What you have to do: From the listing below, tally the lines that include "book". Return only the total.
[Given information — start]
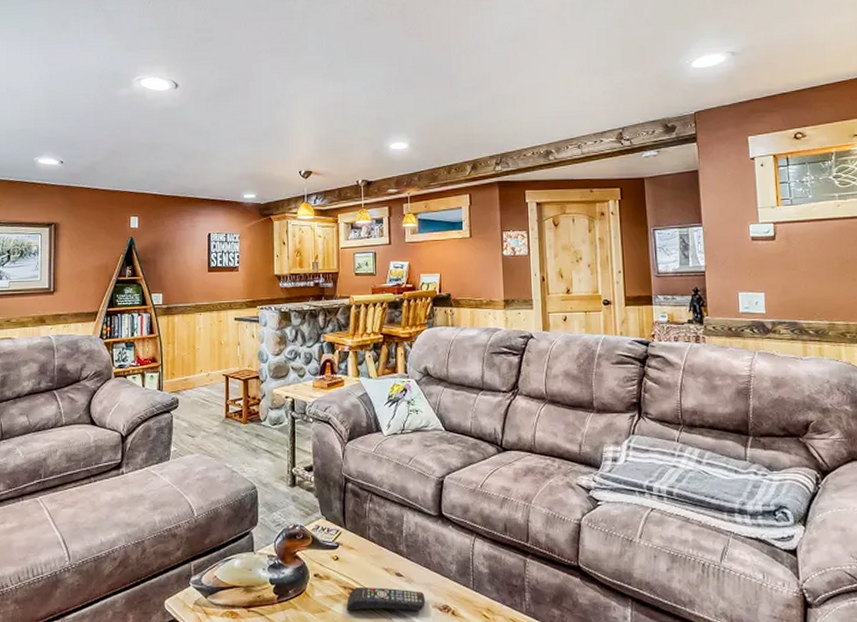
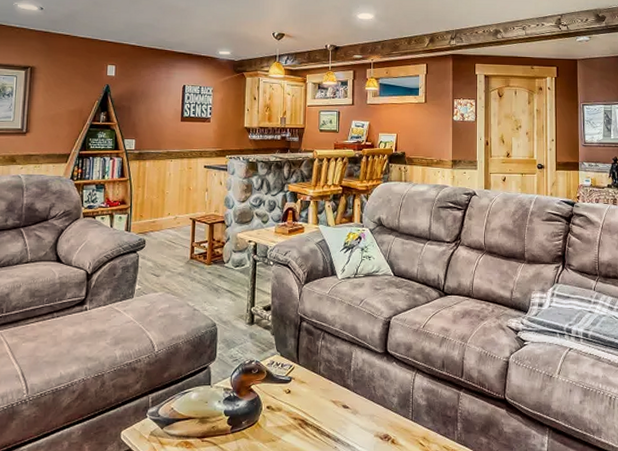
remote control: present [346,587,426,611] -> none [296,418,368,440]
[Given information — finish]
[Given information — start]
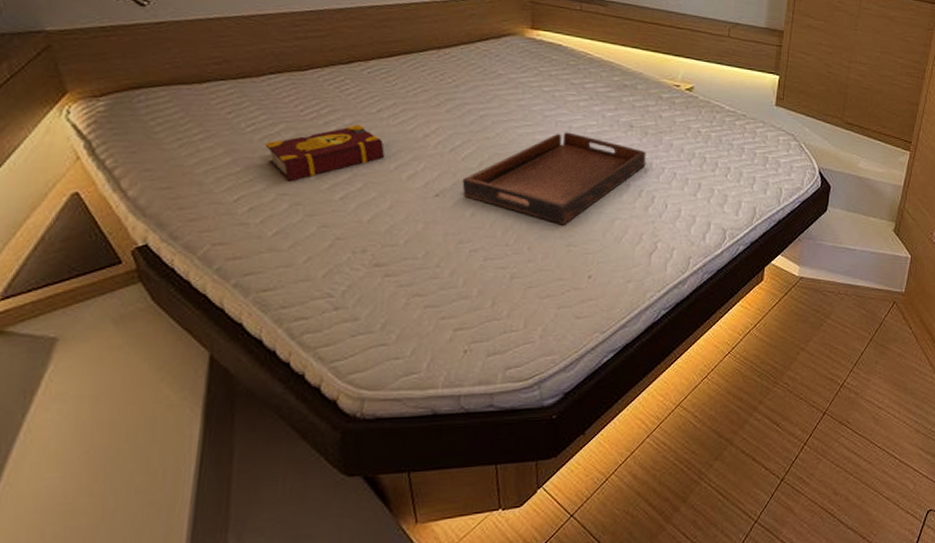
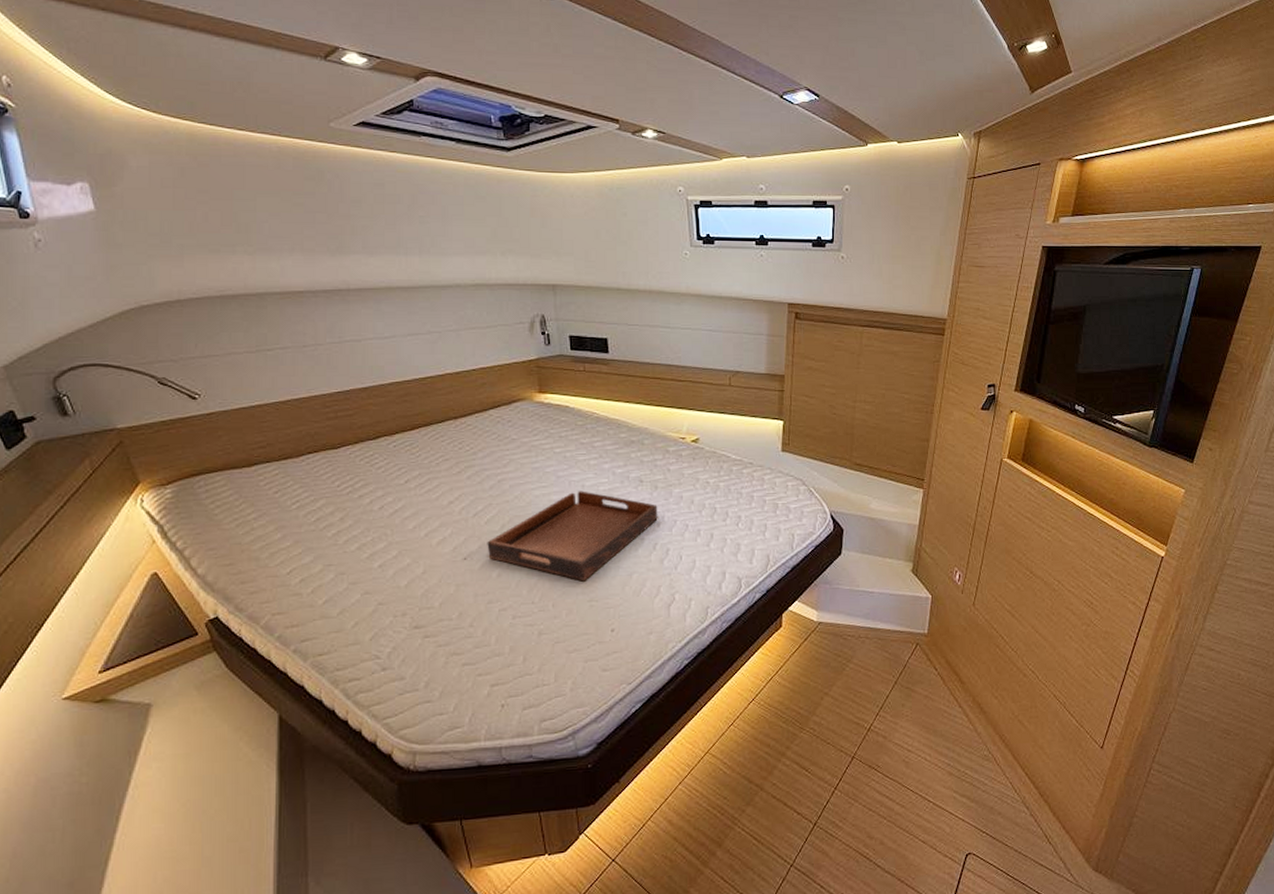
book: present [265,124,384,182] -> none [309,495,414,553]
[Given information — finish]
[Given information — start]
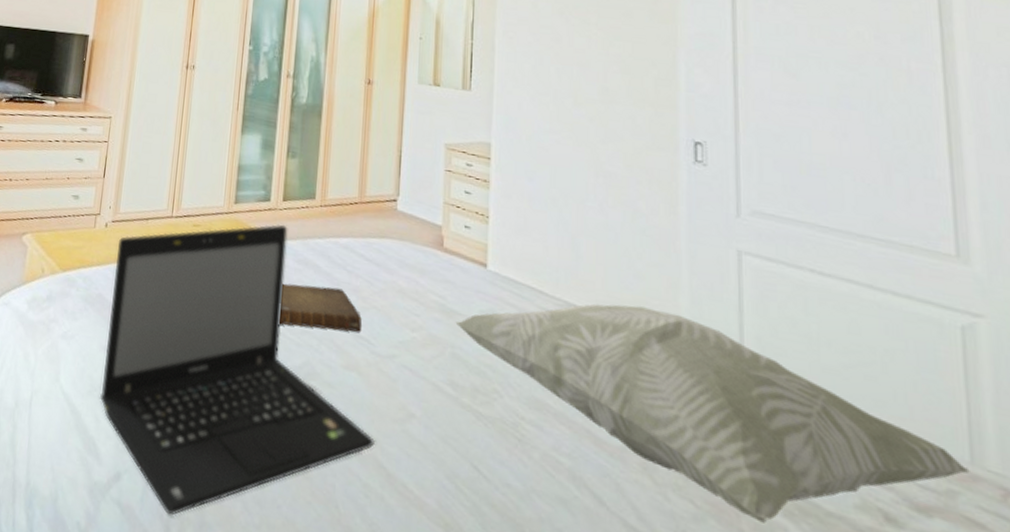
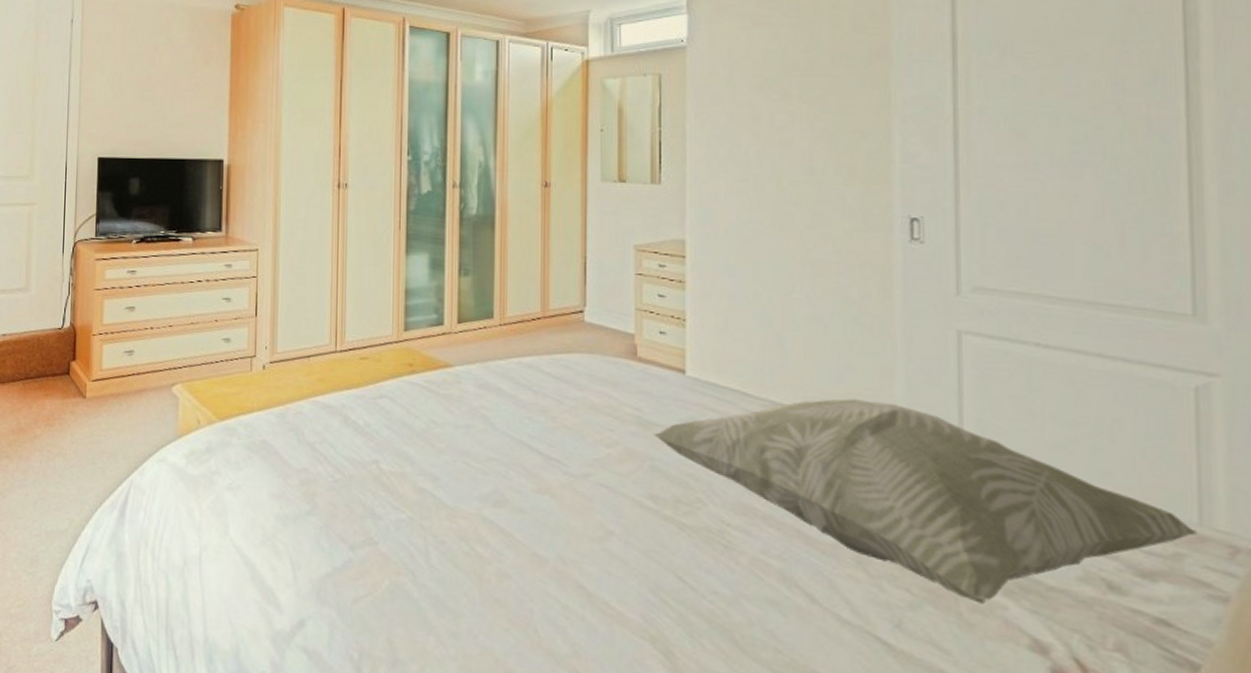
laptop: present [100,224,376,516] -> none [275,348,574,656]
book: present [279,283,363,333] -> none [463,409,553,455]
[Given information — finish]
Answer space: 2